Зинфандель поднял глаза и кротко улыбнулся. Глаза его покраснели, а голова была занята мыслями о тысячах пока еще не исцеленных людей.
– Садитесь, пожалуйста, – предложил он. – Я очень рад, что у нас появилась возможность побеседовать. Вы знаете, что я намерен вам сказать?
– Да, – ответила Шейла, – но думаю, вы ошибаетесь.
– Я не могу перевести его из отделения реанимации, миссис Деймон, – со вздохом произнес он. – Ваш супруг по-прежнему очень болен. Жизнь его висит на волоске. Как вам хорошо известно, я никогда не лгу пациентам или их родным и не пытаюсь лицемерить. Да, больные, долгое время находящиеся в палате интенсивной терапии, имеют тенденцию впадать в глубокую депрессию. Но если говорить о вашем муже, то мы в первую очередь должны заботиться о его теле. В основе наших поступков лежат незыблемые медицинские принципы и весь наш профессиональный опыт.

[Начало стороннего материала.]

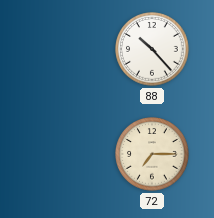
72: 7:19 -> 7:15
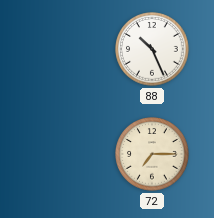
88: 10:23 -> 10:26
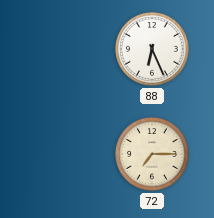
88: 10:26 -> 6:26
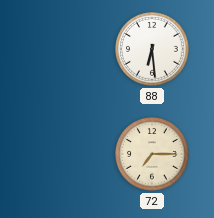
88: 6:26 -> 6:29
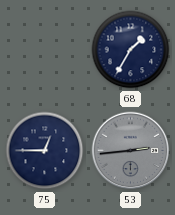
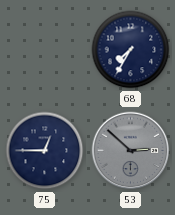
68: 1:35 -> 7:35
53: 2:44 -> 2:52
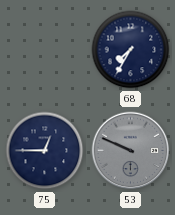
53: 2:52 -> 9:49
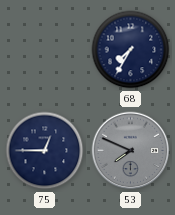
53: 9:49 -> 7:49
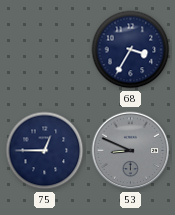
68: 7:35 -> 3:35
53: 7:49 -> 8:49
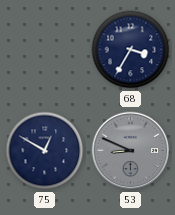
75: 12:45 -> 12:50
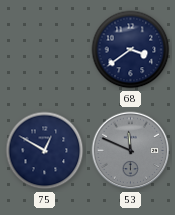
68: 3:35 -> 3:39
53: 8:49 -> 11:49
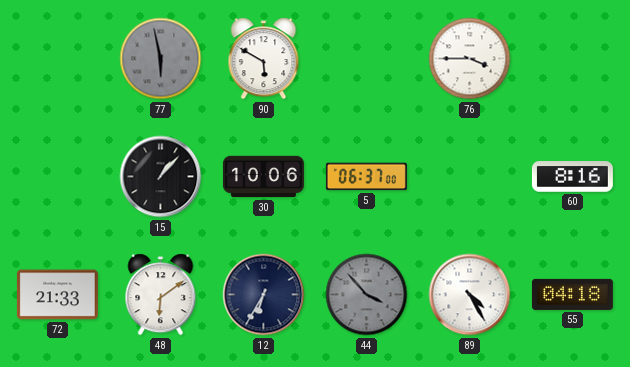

– Я все прекрасно понимаю, доктор, – сказала Шейла, стараясь говорить как можно спокойнее, – но, прожив с этим человеком столько лет, я тоже кое-что усвоила. Его воля к жизни почти иссякла и находится в самой низкой точке. От него остались кожа да кости, а он продолжает каждый день терять чуть ли не по фунту. Он отказывается есть…

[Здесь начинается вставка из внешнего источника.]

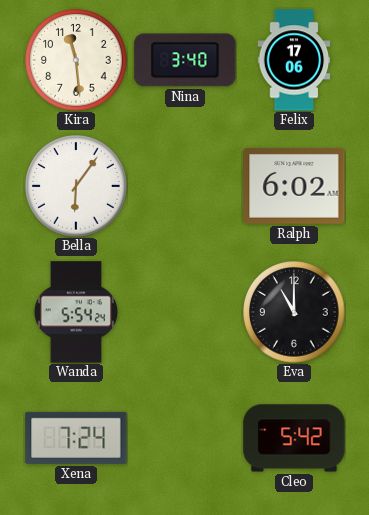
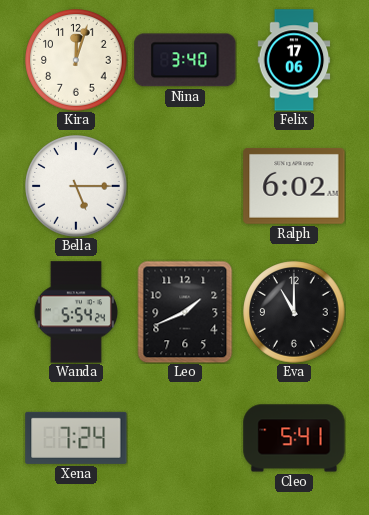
Kira: 11:29 -> 12:03
Bella: 6:06 -> 5:15
Leo: none -> 1:41
Cleo: 5:42 -> 5:41
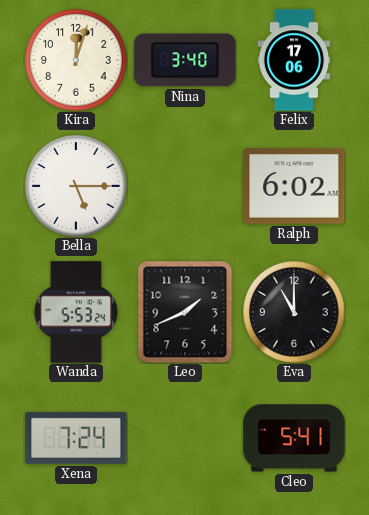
Wanda: 5:54 -> 5:53
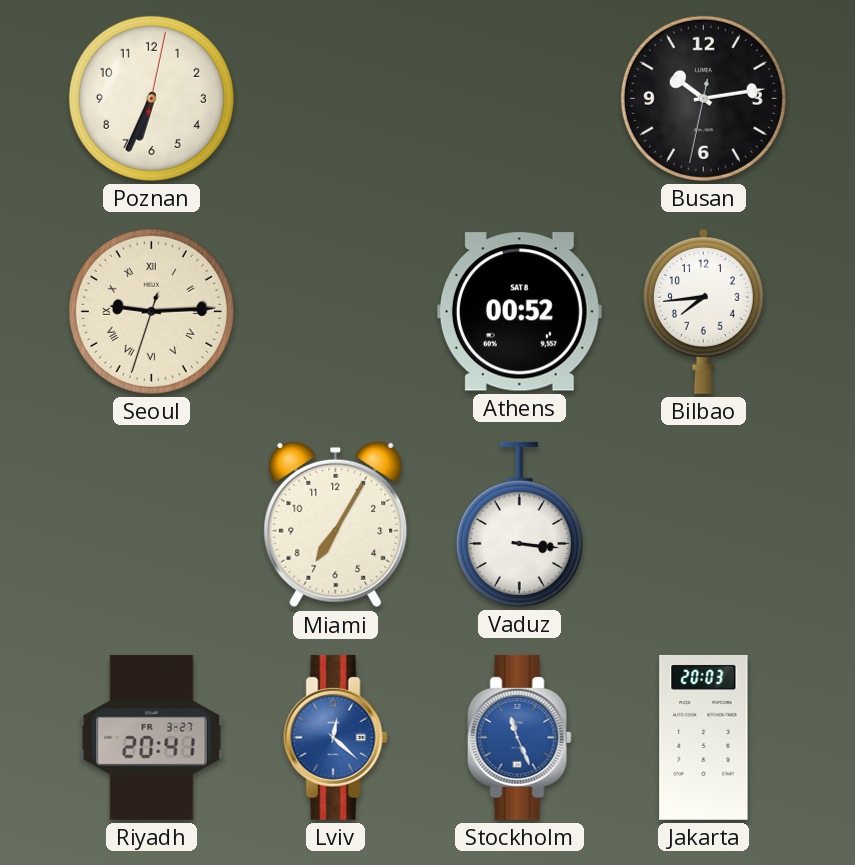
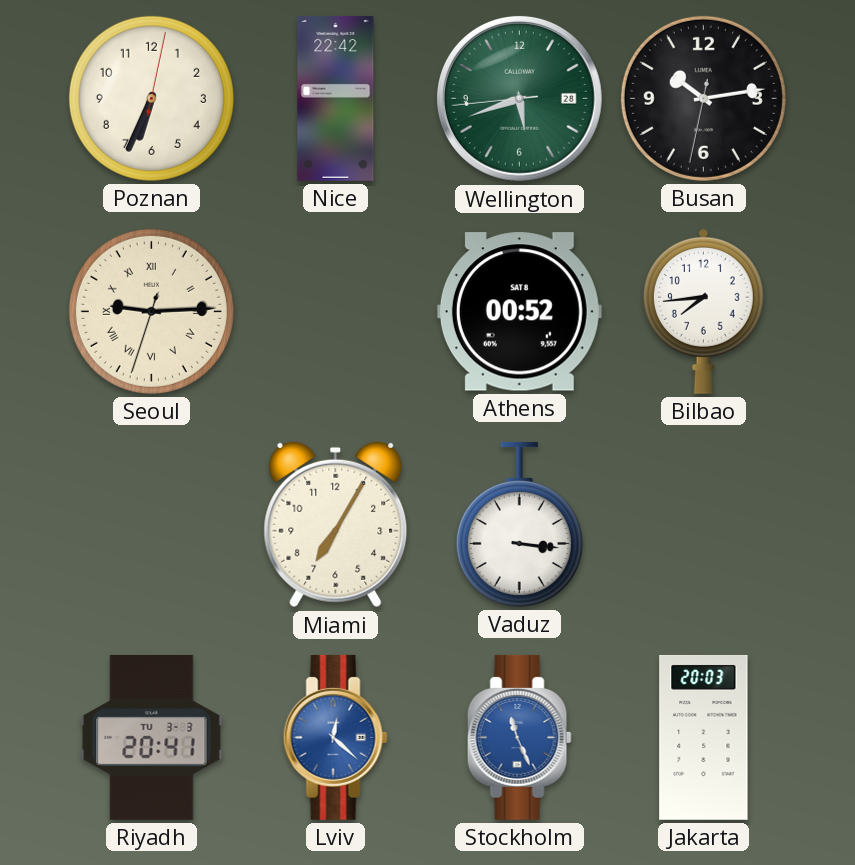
Nice: none -> 22:42
Wellington: none -> 5:41
Riyadh date: FR 3-27 -> TU 3-3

– Порошкообразная субстанция, которую я прописал, разведенная в молоке…
– Мне все известно об этой субстанции. Вы, конечно, ее прописали, но он делает один глоток и поворачивается лицом к стене. Я приношу ему деликатесы… икру, копченую лососину, супы, фрукты… Но он принимает только ананасный сок. Как вы считаете, сколько еще времени он протянет на ананасном соке? Он впал в состояние фатальной летаргии и ищет только предлог для того, чтобы умереть.
– Вы преувеличиваете, миссис Деймон.
– Я хочу, чтобы вы перевели его из этой проклятой реанимации, где его окружают умирающие люди, приборы, аппараты и другие атрибуты смерти, в отдельную палату. Попробуйте хоть что-нибудь изменить. Сделайте какое-то движение. Он похож на зверя в клетке – на дикое животное, которое, находясь за решеткой, отказывается от пищи и предпочитает смерть жизни.